■ Multi-image point correspondence data:
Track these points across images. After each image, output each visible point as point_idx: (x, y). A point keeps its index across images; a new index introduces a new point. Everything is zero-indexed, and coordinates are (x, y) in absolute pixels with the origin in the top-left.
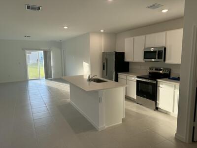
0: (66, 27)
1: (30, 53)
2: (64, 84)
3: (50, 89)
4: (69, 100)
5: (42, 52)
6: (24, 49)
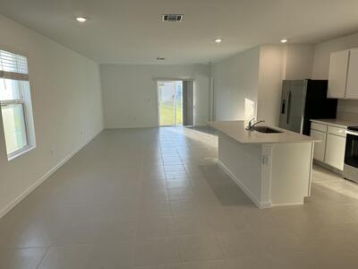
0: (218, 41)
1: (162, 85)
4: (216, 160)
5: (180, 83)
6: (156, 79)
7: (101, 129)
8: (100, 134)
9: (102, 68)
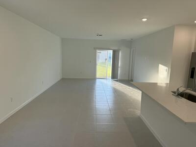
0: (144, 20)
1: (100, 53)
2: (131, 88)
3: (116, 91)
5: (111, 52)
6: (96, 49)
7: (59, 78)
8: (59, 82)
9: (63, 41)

...

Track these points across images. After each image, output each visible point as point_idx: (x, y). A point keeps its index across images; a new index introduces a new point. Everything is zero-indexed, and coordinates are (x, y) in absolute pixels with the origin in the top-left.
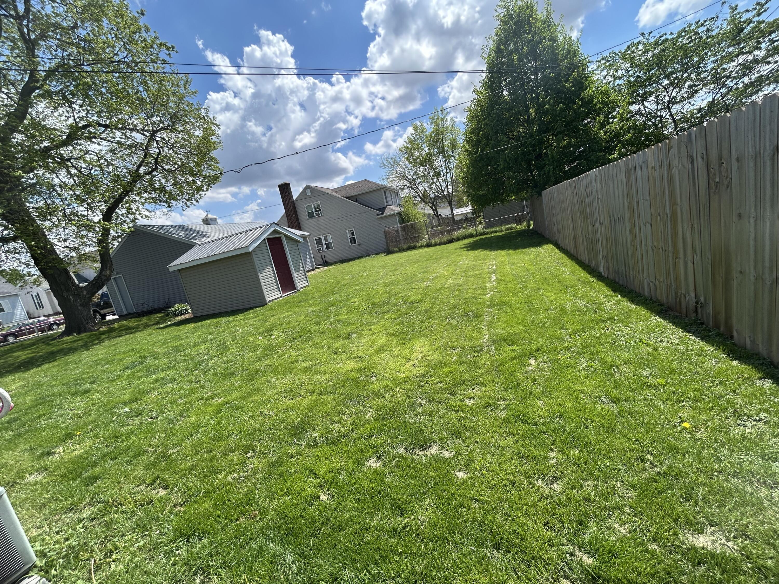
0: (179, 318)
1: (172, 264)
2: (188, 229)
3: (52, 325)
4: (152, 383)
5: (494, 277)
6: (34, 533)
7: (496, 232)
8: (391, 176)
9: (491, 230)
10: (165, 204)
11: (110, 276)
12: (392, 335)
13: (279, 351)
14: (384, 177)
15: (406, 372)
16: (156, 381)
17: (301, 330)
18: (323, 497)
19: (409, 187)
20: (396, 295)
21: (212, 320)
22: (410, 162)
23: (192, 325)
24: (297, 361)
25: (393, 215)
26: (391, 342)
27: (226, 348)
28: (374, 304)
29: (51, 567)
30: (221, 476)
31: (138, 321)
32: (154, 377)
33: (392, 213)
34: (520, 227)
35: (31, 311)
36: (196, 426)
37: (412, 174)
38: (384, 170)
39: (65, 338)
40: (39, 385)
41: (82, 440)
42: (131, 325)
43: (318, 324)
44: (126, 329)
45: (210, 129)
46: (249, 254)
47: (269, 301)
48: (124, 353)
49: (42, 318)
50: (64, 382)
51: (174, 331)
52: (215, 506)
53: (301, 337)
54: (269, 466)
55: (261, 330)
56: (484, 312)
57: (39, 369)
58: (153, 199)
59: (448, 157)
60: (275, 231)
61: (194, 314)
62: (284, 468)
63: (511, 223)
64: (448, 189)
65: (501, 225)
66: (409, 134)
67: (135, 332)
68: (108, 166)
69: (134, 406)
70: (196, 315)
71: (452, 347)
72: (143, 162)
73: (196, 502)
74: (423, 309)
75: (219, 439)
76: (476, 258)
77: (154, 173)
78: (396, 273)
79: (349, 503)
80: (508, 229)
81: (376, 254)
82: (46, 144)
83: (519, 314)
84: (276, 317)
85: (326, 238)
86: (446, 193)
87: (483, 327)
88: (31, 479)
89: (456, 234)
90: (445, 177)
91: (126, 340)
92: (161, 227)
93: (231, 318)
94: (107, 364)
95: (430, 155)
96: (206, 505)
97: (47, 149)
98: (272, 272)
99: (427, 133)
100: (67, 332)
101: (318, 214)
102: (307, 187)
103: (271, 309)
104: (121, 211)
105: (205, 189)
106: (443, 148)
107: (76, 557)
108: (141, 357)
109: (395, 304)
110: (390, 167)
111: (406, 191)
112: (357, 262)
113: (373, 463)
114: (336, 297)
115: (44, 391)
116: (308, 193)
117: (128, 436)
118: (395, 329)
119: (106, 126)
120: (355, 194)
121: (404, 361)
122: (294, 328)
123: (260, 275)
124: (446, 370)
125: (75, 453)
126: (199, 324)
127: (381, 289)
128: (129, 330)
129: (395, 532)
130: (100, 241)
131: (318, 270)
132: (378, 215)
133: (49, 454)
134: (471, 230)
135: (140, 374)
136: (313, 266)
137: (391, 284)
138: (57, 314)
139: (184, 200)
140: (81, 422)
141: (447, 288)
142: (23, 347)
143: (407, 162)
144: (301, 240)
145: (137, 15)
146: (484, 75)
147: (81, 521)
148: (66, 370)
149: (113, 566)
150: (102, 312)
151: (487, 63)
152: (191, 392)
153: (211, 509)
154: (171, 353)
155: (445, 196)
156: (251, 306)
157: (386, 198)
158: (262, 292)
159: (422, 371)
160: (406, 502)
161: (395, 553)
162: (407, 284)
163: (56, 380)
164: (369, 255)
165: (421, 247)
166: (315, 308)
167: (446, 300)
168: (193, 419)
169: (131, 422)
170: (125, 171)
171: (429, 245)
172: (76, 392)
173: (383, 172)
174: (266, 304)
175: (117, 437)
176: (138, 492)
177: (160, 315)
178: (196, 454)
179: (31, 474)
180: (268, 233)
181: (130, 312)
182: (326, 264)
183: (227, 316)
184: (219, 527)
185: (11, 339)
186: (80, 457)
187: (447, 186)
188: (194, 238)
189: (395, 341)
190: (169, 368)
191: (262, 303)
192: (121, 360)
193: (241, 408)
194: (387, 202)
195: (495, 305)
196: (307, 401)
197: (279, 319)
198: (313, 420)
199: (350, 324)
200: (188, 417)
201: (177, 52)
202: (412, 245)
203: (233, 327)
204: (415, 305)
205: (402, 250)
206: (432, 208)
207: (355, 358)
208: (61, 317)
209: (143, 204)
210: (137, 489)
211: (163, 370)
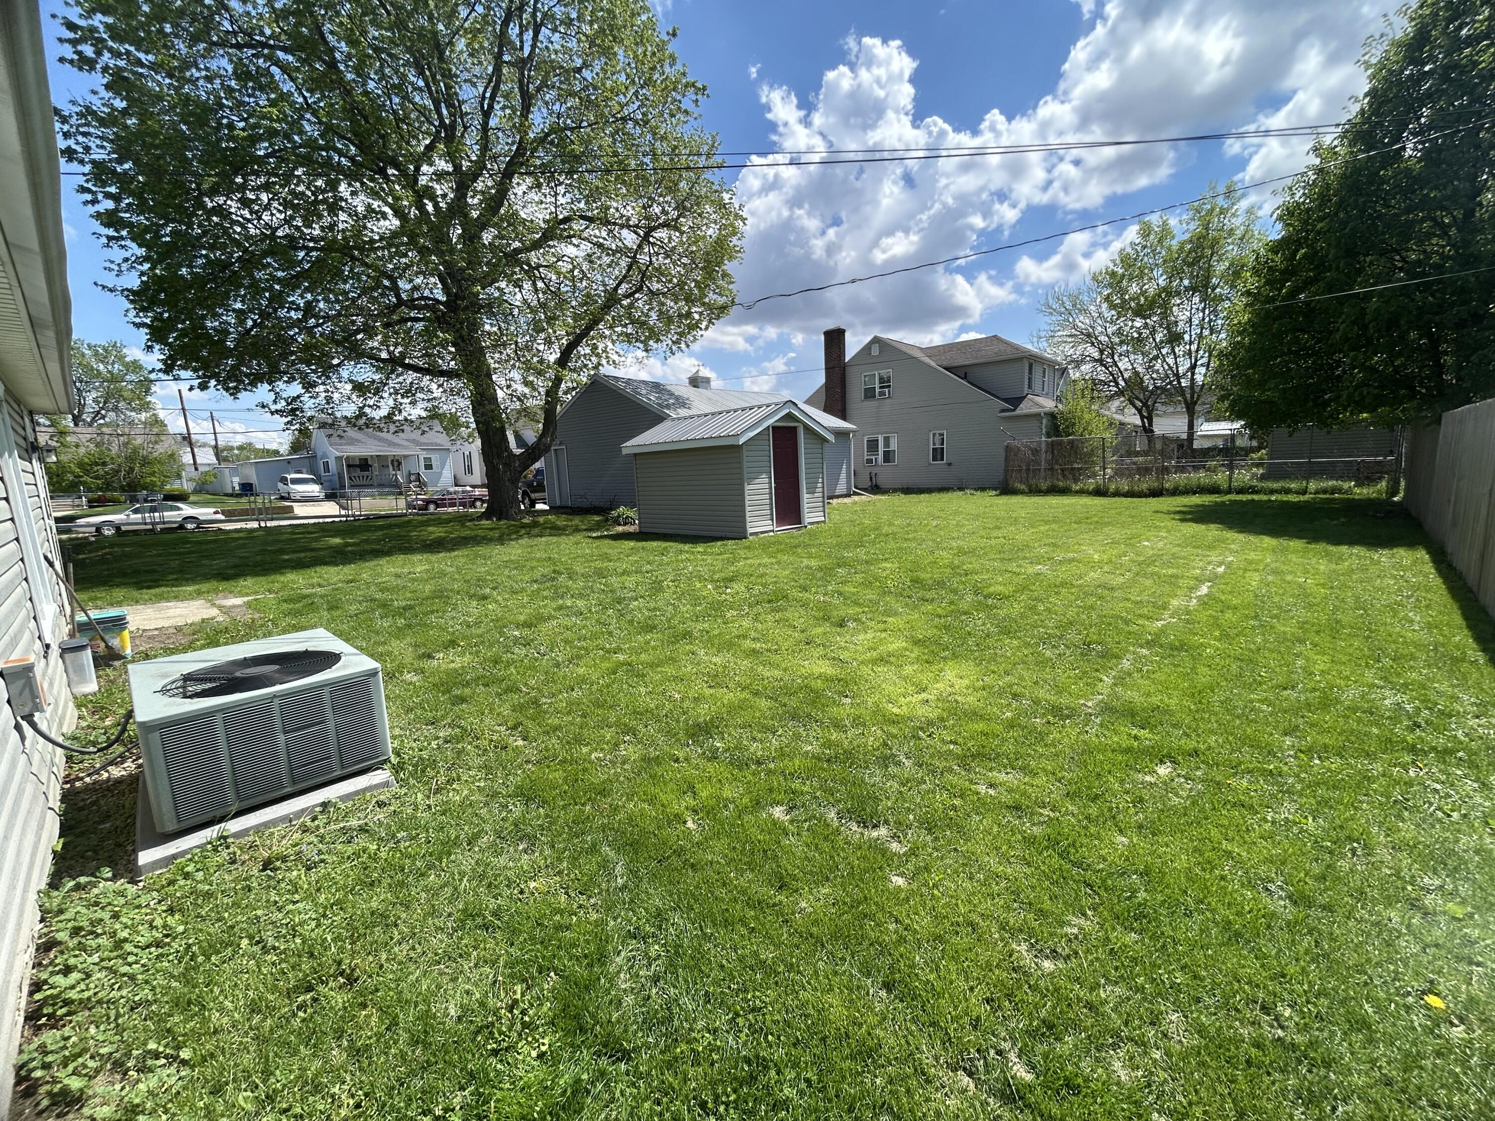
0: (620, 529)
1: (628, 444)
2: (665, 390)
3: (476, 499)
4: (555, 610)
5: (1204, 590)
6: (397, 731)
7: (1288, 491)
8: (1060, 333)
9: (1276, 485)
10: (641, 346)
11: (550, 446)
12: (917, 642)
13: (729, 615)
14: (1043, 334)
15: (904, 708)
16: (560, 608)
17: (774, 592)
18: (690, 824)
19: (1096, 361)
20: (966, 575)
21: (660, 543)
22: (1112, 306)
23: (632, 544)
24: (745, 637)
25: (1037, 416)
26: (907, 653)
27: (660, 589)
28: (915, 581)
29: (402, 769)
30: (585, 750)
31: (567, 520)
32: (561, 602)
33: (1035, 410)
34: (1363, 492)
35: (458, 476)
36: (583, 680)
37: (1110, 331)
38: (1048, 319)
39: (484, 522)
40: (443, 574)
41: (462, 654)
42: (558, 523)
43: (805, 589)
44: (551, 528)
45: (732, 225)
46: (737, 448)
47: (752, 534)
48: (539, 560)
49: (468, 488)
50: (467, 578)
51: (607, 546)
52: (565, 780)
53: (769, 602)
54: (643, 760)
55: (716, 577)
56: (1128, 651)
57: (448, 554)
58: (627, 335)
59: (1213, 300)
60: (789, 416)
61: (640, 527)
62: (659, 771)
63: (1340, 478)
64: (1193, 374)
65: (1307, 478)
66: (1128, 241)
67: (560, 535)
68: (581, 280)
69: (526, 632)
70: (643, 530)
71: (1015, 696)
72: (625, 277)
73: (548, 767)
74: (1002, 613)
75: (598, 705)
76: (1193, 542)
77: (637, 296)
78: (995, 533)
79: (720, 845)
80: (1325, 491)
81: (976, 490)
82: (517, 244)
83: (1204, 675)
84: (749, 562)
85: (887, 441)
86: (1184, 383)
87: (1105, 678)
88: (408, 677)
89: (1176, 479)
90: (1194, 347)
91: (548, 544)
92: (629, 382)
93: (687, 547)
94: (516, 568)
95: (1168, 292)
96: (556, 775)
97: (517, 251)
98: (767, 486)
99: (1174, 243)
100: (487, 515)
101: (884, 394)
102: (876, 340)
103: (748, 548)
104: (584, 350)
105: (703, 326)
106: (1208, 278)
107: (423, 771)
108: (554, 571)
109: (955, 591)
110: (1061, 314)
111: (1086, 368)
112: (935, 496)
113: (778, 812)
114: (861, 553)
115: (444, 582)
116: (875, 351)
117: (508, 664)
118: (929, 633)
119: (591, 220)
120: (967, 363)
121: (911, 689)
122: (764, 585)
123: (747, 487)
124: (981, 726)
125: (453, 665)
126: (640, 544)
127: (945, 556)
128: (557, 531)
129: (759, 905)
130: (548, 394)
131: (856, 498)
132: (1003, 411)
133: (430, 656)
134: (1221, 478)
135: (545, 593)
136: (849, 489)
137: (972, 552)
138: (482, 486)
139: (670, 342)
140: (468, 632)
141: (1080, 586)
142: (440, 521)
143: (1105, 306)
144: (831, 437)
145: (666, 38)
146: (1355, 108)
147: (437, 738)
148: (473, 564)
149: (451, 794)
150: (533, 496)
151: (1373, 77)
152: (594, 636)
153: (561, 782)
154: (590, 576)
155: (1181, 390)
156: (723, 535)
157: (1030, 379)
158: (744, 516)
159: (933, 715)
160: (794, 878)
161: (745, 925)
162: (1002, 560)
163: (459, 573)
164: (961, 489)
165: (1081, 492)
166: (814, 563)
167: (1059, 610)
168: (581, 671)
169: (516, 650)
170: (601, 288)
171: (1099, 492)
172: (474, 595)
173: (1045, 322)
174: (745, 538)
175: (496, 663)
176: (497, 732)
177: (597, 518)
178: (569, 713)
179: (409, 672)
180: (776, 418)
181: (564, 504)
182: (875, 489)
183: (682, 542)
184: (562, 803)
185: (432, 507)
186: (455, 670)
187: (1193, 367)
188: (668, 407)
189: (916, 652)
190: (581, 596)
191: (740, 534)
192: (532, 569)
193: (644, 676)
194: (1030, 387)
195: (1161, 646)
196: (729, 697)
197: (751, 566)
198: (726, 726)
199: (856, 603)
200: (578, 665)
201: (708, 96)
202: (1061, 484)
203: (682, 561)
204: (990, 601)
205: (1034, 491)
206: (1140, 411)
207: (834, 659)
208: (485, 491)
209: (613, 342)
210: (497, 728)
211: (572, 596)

■ Task directions: Print exactly the lines above, between the one holding "19: (409, 187)" and the one holding "63: (511, 223)", inclusive, and nothing besides.

■ Answer section:
19: (409, 187)
20: (396, 295)
21: (212, 320)
22: (410, 162)
23: (192, 325)
24: (297, 361)
25: (393, 215)
26: (391, 342)
27: (226, 348)
28: (374, 304)
29: (51, 567)
30: (221, 476)
31: (138, 321)
32: (154, 377)
33: (392, 213)
34: (520, 227)
35: (31, 311)
36: (196, 426)
37: (412, 174)
38: (384, 170)
39: (65, 338)
40: (39, 385)
41: (82, 440)
42: (131, 325)
43: (318, 324)
44: (126, 329)
45: (210, 129)
46: (249, 254)
47: (269, 301)
48: (124, 353)
49: (42, 318)
50: (64, 382)
51: (174, 331)
52: (215, 506)
53: (301, 337)
54: (269, 466)
55: (261, 330)
56: (484, 312)
57: (39, 369)
58: (153, 199)
59: (448, 157)
60: (275, 231)
61: (194, 314)
62: (284, 468)
63: (511, 223)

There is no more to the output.